Convert the material from the line containing "### Hashing" through the line containing "Once a new block", both included, into a numbered list, leaving out blank lines.

——————

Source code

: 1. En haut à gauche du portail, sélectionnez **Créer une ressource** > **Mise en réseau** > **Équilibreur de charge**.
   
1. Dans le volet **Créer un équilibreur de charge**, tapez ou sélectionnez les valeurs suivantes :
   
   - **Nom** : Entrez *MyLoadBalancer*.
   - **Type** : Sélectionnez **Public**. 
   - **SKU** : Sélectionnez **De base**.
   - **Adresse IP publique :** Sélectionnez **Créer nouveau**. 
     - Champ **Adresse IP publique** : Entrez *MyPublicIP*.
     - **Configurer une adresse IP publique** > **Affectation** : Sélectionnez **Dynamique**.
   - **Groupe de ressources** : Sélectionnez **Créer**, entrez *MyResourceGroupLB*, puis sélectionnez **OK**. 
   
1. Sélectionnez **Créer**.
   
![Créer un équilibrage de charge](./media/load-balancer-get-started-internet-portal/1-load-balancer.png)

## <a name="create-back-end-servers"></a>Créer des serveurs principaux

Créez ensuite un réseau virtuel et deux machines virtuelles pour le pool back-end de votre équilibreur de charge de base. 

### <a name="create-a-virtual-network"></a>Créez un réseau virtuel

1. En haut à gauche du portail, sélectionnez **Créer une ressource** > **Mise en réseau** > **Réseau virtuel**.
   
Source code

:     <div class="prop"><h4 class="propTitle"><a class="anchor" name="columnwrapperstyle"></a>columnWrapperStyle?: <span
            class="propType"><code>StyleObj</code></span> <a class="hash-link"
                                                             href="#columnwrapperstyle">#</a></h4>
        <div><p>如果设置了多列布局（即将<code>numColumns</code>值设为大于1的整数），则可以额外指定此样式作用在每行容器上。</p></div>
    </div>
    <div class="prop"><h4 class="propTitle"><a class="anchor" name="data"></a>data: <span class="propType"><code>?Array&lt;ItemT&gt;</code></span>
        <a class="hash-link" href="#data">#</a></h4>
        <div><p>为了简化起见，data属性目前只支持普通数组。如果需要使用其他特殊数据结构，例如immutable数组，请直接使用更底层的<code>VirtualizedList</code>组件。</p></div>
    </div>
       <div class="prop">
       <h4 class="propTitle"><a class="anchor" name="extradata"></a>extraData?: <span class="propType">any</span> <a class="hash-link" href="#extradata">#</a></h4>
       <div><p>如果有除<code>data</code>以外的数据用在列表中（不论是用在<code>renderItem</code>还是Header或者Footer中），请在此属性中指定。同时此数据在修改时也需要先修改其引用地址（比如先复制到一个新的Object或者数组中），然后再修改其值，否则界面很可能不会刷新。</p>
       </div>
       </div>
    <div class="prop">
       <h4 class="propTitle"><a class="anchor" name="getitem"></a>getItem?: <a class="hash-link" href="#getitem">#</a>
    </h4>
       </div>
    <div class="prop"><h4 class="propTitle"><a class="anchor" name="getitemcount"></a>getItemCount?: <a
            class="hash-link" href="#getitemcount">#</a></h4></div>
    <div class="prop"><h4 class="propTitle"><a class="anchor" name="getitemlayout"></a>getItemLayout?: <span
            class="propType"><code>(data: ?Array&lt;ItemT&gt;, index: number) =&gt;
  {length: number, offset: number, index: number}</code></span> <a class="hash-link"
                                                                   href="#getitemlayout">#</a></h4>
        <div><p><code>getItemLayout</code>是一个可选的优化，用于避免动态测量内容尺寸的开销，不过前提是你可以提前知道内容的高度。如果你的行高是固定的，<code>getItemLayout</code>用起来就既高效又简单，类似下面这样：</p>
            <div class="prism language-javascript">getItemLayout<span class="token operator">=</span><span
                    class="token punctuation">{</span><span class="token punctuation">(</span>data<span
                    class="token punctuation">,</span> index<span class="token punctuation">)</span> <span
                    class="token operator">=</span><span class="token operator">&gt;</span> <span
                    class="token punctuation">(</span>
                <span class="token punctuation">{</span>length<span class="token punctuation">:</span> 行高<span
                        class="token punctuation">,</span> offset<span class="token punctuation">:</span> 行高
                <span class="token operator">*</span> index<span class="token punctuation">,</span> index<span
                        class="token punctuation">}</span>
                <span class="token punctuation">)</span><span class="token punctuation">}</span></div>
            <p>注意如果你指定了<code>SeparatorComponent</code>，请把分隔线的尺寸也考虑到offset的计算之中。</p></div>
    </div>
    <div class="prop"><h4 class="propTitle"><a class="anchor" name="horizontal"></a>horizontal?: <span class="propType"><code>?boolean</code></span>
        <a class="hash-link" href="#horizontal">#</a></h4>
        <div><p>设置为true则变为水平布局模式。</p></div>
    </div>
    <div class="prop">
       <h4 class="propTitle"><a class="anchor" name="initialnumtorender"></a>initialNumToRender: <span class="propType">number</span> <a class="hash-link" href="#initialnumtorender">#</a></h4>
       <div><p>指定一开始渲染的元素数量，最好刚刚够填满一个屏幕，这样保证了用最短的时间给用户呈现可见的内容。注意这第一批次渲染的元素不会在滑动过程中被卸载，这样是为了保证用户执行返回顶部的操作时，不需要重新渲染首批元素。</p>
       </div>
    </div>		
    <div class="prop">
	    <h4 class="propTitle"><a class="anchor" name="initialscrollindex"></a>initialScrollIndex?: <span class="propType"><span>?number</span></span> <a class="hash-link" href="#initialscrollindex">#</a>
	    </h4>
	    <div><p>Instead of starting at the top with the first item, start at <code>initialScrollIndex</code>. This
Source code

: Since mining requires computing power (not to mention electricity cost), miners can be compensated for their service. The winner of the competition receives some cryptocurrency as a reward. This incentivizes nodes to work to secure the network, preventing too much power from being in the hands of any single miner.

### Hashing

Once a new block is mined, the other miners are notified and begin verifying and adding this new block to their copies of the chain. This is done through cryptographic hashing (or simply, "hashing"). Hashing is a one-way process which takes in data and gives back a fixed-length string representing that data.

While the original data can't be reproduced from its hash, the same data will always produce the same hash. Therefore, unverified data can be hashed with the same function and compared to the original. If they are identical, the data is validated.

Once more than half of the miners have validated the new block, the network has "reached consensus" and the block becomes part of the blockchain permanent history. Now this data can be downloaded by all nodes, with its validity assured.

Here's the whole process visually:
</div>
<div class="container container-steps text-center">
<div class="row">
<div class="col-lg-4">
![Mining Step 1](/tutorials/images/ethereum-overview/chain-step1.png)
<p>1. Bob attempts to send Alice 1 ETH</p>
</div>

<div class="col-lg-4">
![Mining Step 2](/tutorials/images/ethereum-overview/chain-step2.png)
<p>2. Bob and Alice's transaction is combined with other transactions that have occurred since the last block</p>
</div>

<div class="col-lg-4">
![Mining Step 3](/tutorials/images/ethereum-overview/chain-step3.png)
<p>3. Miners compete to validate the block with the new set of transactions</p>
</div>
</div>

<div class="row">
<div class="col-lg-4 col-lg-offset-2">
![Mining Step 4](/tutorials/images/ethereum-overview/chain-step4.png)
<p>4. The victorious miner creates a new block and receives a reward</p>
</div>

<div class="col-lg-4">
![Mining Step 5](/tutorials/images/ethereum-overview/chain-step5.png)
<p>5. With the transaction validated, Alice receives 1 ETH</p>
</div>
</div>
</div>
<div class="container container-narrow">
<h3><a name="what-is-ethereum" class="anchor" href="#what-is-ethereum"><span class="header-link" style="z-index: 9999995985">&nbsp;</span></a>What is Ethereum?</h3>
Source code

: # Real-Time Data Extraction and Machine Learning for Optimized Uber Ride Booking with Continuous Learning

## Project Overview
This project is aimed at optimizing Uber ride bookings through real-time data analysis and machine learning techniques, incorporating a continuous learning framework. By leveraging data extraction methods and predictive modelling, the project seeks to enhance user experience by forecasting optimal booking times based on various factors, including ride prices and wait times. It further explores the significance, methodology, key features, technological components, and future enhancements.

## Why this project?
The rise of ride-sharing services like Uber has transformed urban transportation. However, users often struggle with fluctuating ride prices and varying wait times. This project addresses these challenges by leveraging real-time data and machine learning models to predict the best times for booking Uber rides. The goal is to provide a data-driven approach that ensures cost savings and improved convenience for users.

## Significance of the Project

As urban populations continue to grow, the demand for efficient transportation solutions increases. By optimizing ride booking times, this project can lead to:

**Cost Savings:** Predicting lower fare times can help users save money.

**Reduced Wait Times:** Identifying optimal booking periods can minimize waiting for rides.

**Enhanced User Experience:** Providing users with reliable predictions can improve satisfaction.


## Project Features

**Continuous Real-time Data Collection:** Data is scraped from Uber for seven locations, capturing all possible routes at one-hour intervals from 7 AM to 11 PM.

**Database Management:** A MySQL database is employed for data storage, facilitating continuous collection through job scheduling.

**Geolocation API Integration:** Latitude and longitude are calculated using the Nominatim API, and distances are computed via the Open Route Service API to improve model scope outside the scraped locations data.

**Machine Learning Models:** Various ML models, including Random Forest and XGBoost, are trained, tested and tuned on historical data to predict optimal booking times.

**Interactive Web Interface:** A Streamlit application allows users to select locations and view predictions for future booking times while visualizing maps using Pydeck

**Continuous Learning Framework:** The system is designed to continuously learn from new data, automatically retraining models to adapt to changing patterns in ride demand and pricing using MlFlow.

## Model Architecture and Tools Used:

——————

Your solution:
1. ### Hashing
2. Once a new block is mined, the other miners are notified and begin verifying and adding this new block to their copies of the chain. This is done through cryptographic hashing (or simply, "hashing"). Hashing is a one-way process which takes in data and gives back a fixed-length string representing that data.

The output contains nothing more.